Conditionals may include inappropriate parallel inames
kaushikcfd opened this issue · 2 comments
Consider the fairly straightforward transformation:
import loopy as lp
import numpy as np
import pyopencl as cl
t_unit = lp.make_kernel(
"{[i,j,k]: 0<=i,j<72 and 0<=k<32}",
"""
C[i,j] = sum(k, A[i,k] * B[k,j])
""",
[lp.GlobalArg("A,B", dtype=np.float64, shape=lp.auto),
...],
lang_version=(2018, 2),
)
ref_t_unit = t_unit
Tx = 8
Ty = 23
Tk = 11
t_unit = lp.split_iname(t_unit, "i", Tx, inner_tag="l.0", outer_tag="g.0")
t_unit = lp.split_iname(t_unit, "j", Ty, inner_tag="l.1", outer_tag="g.1")

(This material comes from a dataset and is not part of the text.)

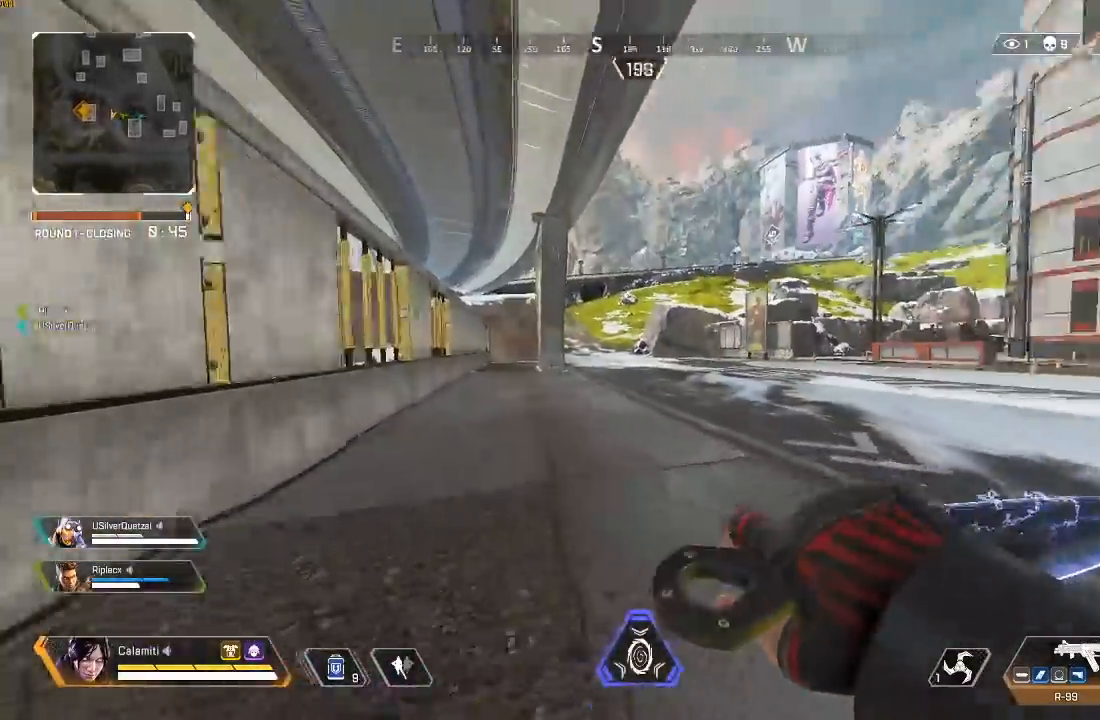
{"buttons": [], "left_stick": "up", "right_stick": "right", "events": []}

t_unit = lp.split_iname(t_unit, "k", Tk)
t_unit = lp.add_prefetch(
t_unit, "A",
sweep_inames=["i_inner", "k_inner"],
temporary_address_space=lp.AddressSpace.LOCAL,
fetch_outer_inames=frozenset({"i_outer", "j_outer", "k_outer"}),
dim_arg_names=["iprftch_A", "kprftch_A"],
default_tag=None,
)
t_unit = lp.add_prefetch(
t_unit, "B",
sweep_inames=["k_inner", "j_inner"],
temporary_address_space=lp.AddressSpace.LOCAL,
fetch_outer_inames=frozenset({"i_outer", "j_outer", "k_outer"}),
dim_arg_names=["kprftch_B", "jprftch_B"],
default_tag=None,
)
t_unit = lp.split_iname(t_unit, "kprftch_A", Tx, inner_tag="l.0")

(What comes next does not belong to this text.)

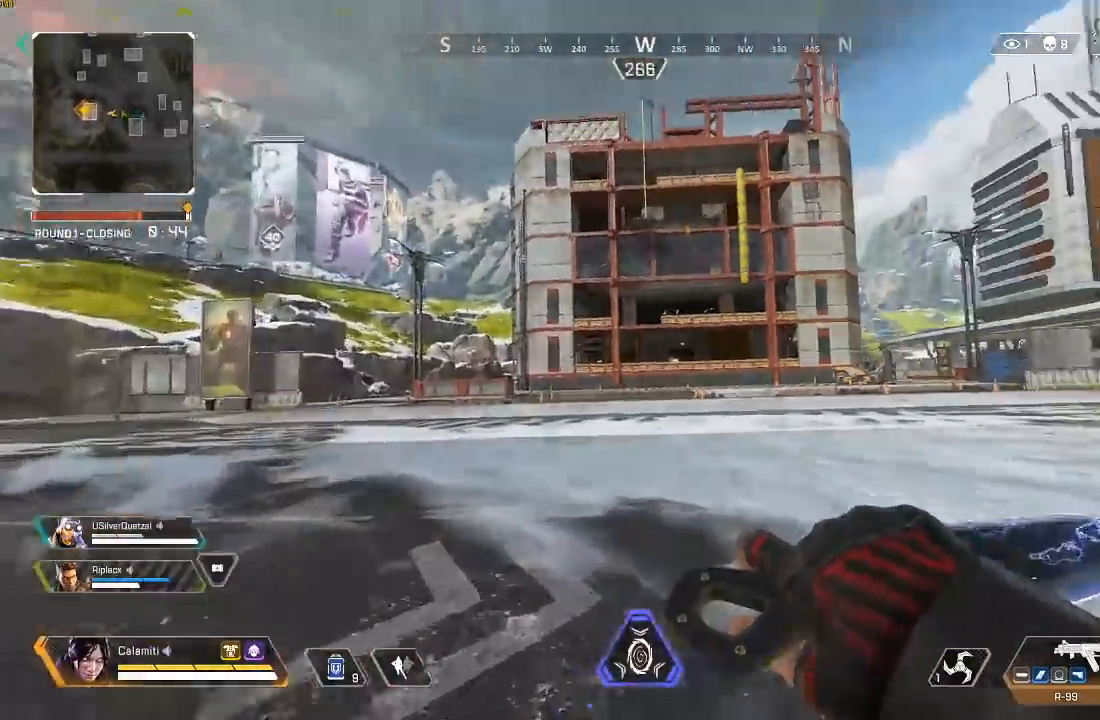
{"buttons": [], "left_stick": "up", "right_stick": "center", "events": [[67, "right_stick", "center"]]}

t_unit = lp.split_iname(t_unit, "iprftch_A", Ty, inner_tag="l.1")
t_unit = lp.split_iname(t_unit, "jprftch_B", Tx, inner_tag="l.0")
t_unit = lp.split_iname(t_unit, "kprftch_B", Ty, inner_tag="l.1")
ctx = cl.create_some_context()
lp.auto_test_vs_ref(ref_t_unit, ctx, t_unit)
fails with
Traceback (most recent call last):
File "/home/line/temp/loopy_mwe_for_multi_loops.py", line 49, in <module>
lp.auto_test_vs_ref(ref_t_unit, ctx, t_unit)
File "/home/line/projects/pytato_env/src/loopy/loopy/auto_test.py", line 602, in auto_test_vs_ref
raise AutomaticTestFailure(error)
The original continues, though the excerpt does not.